2016年 01月 22日
森美術館のノーマン フォスター展 |
先日、今森美術館で開催中のノーマン・フォスター展を森美術館館長の南條史生氏の案内で見学させていただいた。南條史生氏といえば、都市、建築、美術を結びつけ、数多くの世界中で開催されているビエンナーレのコミッショナー、ディレクターを歴任している最先端を行く人物である。運良く彼とは慶応時代の同期で今回11人の同期の仲間と共に、南條先生の熱の入った説明でこのフォスター展を見学させていただける事となった。建築に携っている人ならノーマン・フォスターの事はご存知だと思うが、日本では彼の作品はごく個人的な物しかない。私は下記に紹介するフランスのニームで見たCarre' d'Art が印象に残っているが、他に実際に見たのはベルリンのドイツ連邦議会くらいであった。
4月下旬であったのに寒く雨にも降られ、写真がピンぼけなのが残念。ニームはフランスの中で一番古くローマ時代の都市として有名で、数多くの建造物が残っている。この円形競技場もメイン建造物の一つで今でもコンサートやお祭り等が開催されている。
紀元前16年古代ローマ時代に建設されたギリシャ様式の影響を強く受けているメゾン・カレ(方形の家)
森美術館で開催中の展覧会の素晴らしさは、フォスター建築にしていく過程を色々な角度から、沢山の模型、図面、映像から徹底して展示しているところにある。

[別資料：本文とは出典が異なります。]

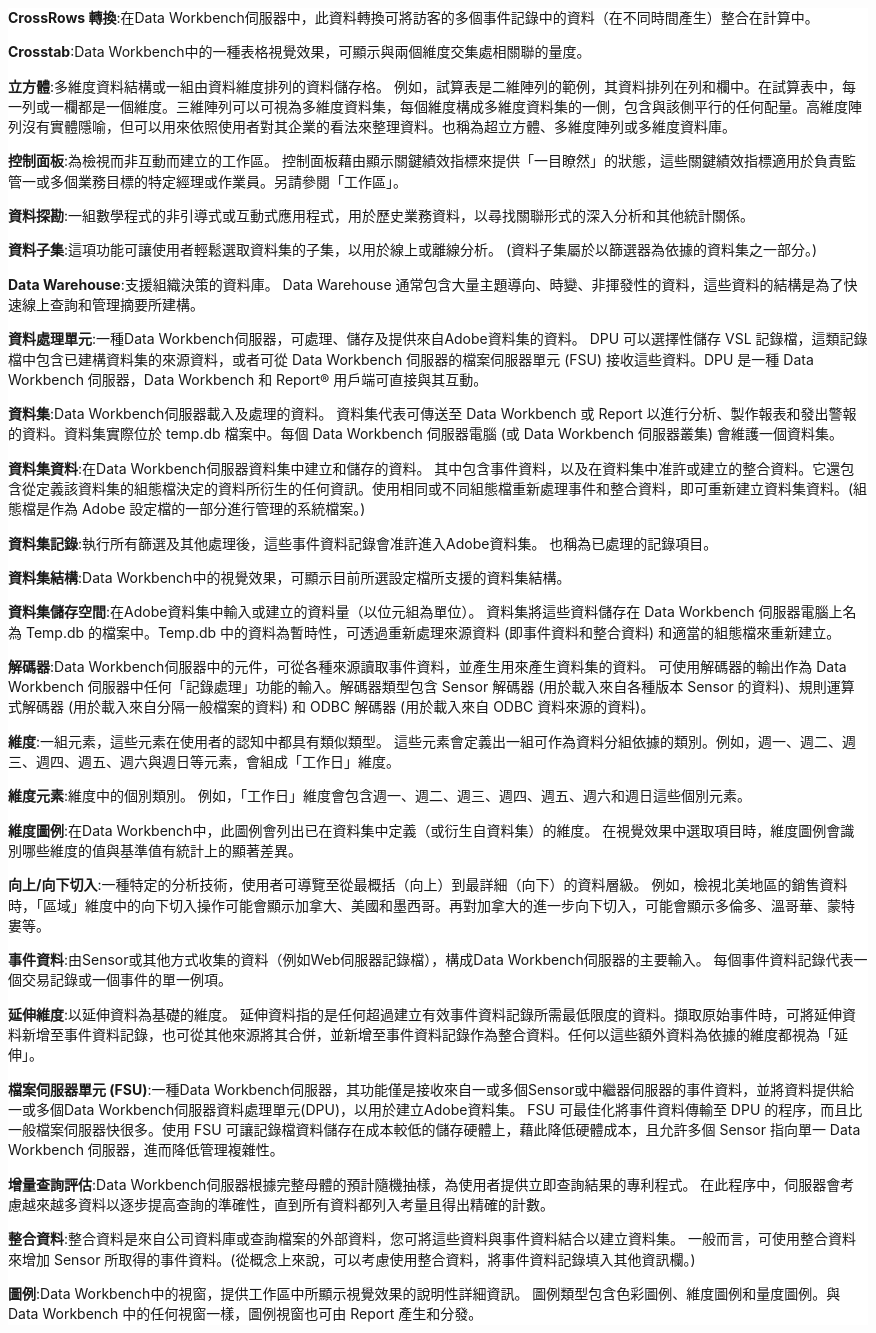 **CrossRows 轉換**:在Data Workbench伺服器中，此資料轉換可將訪客的多個事件記錄中的資料（在不同時間產生）整合在計算中。

**Crosstab**:Data Workbench中的一種表格視覺效果，可顯示與兩個維度交集處相關聯的量度。

**立方體**:多維度資料結構或一組由資料維度排列的資料儲存格。 例如，試算表是二維陣列的範例，其資料排列在列和欄中。在試算表中，每一列或一欄都是一個維度。三維陣列可以可視為多維度資料集，每個維度構成多維度資料集的一側，包含與該側平行的任何配量。高維度陣列沒有實體隱喻，但可以用來依照使用者對其企業的看法來整理資料。也稱為超立方體、多維度陣列或多維度資料庫。

**控制面板**:為檢視而非互動而建立的工作區。 控制面板藉由顯示關鍵績效指標來提供「一目瞭然」的狀態，這些關鍵績效指標適用於負責監管一或多個業務目標的特定經理或作業員。另請參閱「工作區」。

**資料探勘**:一組數學程式的非引導式或互動式應用程式，用於歷史業務資料，以尋找關聯形式的深入分析和其他統計關係。

**資料子集**:這項功能可讓使用者輕鬆選取資料集的子集，以用於線上或離線分析。 (資料子集屬於以篩選器為依據的資料集之一部分。)

**Data Warehouse**:支援組織決策的資料庫。 Data Warehouse 通常包含大量主題導向、時變、非揮發性的資料，這些資料的結構是為了快速線上查詢和管理摘要所建構。

**資料處理單元**:一種Data Workbench伺服器，可處理、儲存及提供來自Adobe資料集的資料。 DPU 可以選擇性儲存 VSL 記錄檔，這類記錄檔中包含已建構資料集的來源資料，或者可從 Data Workbench 伺服器的檔案伺服器單元 (FSU) 接收這些資料。DPU 是一種 Data Workbench 伺服器，Data Workbench 和 Report® 用戶端可直接與其互動。

**資料集**:Data Workbench伺服器載入及處理的資料。 資料集代表可傳送至 Data Workbench 或 Report 以進行分析、製作報表和發出警報的資料。資料集實際位於 temp.db 檔案中。每個 Data Workbench 伺服器電腦 (或 Data Workbench 伺服器叢集) 會維護一個資料集。

**資料集資料**:在Data Workbench伺服器資料集中建立和儲存的資料。 其中包含事件資料，以及在資料集中准許或建立的整合資料。它還包含從定義該資料集的組態檔決定的資料所衍生的任何資訊。使用相同或不同組態檔重新處理事件和整合資料，即可重新建立資料集資料。(組態檔是作為 Adobe 設定檔的一部分進行管理的系統檔案。)

**資料集記錄**:執行所有篩選及其他處理後，這些事件資料記錄會准許進入Adobe資料集。 也稱為已處理的記錄項目。

**資料集結構**:Data Workbench中的視覺效果，可顯示目前所選設定檔所支援的資料集結構。

**資料集儲存空間**:在Adobe資料集中輸入或建立的資料量（以位元組為單位）。 資料集將這些資料儲存在 Data Workbench 伺服器電腦上名為 Temp.db 的檔案中。Temp.db 中的資料為暫時性，可透過重新處理來源資料 (即事件資料和整合資料) 和適當的組態檔來重新建立。

**解碼器**:Data Workbench伺服器中的元件，可從各種來源讀取事件資料，並產生用來產生資料集的資料。 可使用解碼器的輸出作為 Data Workbench 伺服器中任何「記錄處理」功能的輸入。解碼器類型包含 Sensor 解碼器 (用於載入來自各種版本 Sensor 的資料)、規則運算式解碼器 (用於載入來自分隔一般檔案的資料) 和 ODBC 解碼器 (用於載入來自 ODBC 資料來源的資料)。

**維度**:一組元素，這些元素在使用者的認知中都具有類似類型。 這些元素會定義出一組可作為資料分組依據的類別。例如，週一、週二、週三、週四、週五、週六與週日等元素，會組成「工作日」維度。

**維度元素**:維度中的個別類別。 例如，「工作日」維度會包含週一、週二、週三、週四、週五、週六和週日這些個別元素。

**維度圖例**:在Data Workbench中，此圖例會列出已在資料集中定義（或衍生自資料集）的維度。 在視覺效果中選取項目時，維度圖例會識別哪些維度的值與基準值有統計上的顯著差異。

**向上/向下切入**:一種特定的分析技術，使用者可導覽至從最概括（向上）到最詳細（向下）的資料層級。 例如，檢視北美地區的銷售資料時，「區域」維度中的向下切入操作可能會顯示加拿大、美國和墨西哥。再對加拿大的進一步向下切入，可能會顯示多倫多、溫哥華、蒙特婁等。

**事件資料**:由Sensor或其他方式收集的資料（例如Web伺服器記錄檔），構成Data Workbench伺服器的主要輸入。 每個事件資料記錄代表一個交易記錄或一個事件的單一例項。

**延伸維度**:以延伸資料為基礎的維度。 延伸資料指的是任何超過建立有效事件資料記錄所需最低限度的資料。擷取原始事件時，可將延伸資料新增至事件資料記錄，也可從其他來源將其合併，並新增至事件資料記錄作為整合資料。任何以這些額外資料為依據的維度都視為「延伸」。

**檔案伺服器單元 (FSU)**:一種Data Workbench伺服器，其功能僅是接收來自一或多個Sensor或中繼器伺服器的事件資料，並將資料提供給一或多個Data Workbench伺服器資料處理單元(DPU)，以用於建立Adobe資料集。 FSU 可最佳化將事件資料傳輸至 DPU 的程序，而且比一般檔案伺服器快很多。使用 FSU 可讓記錄檔資料儲存在成本較低的儲存硬體上，藉此降低硬體成本，且允許多個 Sensor 指向單一 Data Workbench 伺服器，進而降低管理複雜性。

**增量查詢評估**:Data Workbench伺服器根據完整母體的預計隨機抽樣，為使用者提供立即查詢結果的專利程式。 在此程序中，伺服器會考慮越來越多資料以逐步提高查詢的準確性，直到所有資料都列入考量且得出精確的計數。

**整合資料**:整合資料是來自公司資料庫或查詢檔案的外部資料，您可將這些資料與事件資料結合以建立資料集。 一般而言，可使用整合資料來增加 Sensor 所取得的事件資料。(從概念上來說，可以考慮使用整合資料，將事件資料記錄填入其他資訊欄。)

**圖例**:Data Workbench中的視窗，提供工作區中所顯示視覺效果的說明性詳細資訊。 圖例類型包含色彩圖例、維度圖例和量度圖例。與 Data Workbench 中的任何視窗一樣，圖例視窗也可由 Report 產生和分發。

三角形が無数に集まって球ができる、から始まってその球体が開いて自由な形の膜となり、2次元が3次元に3次元が4次元に展開していく。
現実に実現した建物から未来の宇宙的ビジョンまで、建築に携わっていない人でもフォスターの世界に自然に入り込んでいく。
2月14日まで開催されているので、皆様も是非訪れてはいかがでしょうか?
3年前スペインのバルセロナからフランスのプロバンスを旅行した時に出会ったフォスターの作品を紹介します。
その向こうに見えているのが、22年前にコンペでフォスターが勝利し、完成した近代的建築Carre' d'Art(美術館)である。
コリント式の円柱が建ち、プロポーションの美しい神殿で、最初はシーザーの墓があり、後にキリスト教会、会議場、そして美術館となった。
周辺がきれいに整備され、絶妙の間を取ってフォスターの近代美術館 Carre' d'Art が建つ。神殿を意識してのプロポーションと構成で、決して目立ちすぎず上手く調和していた。実際は9階建てであるが、地上4階にし、地下5層取っている。ファサードは鉄骨とガラスという石に対して軽く見せているが、本体はRC造である。
ここでの主役は2000年以上もの間この地に建ち続けている神殿メゾン・カレで、フォスターのCarre' d'Artは脇役かもしれないが、メゾン・カレにとっては君(Carre' d'Art)がいてくれてうれしい、と言っているようだ。
絶妙な間隔が、2000歳もの年の差がある二つの建物を対話させていておもしろい。
今回フォスター展を見学できて、もっとちゃんと写真を撮っておけば良かったと反省した、けどすごく寒かった。
私の好きなプロバンスである。また訪れていいツーショットの写真を撮って来よう。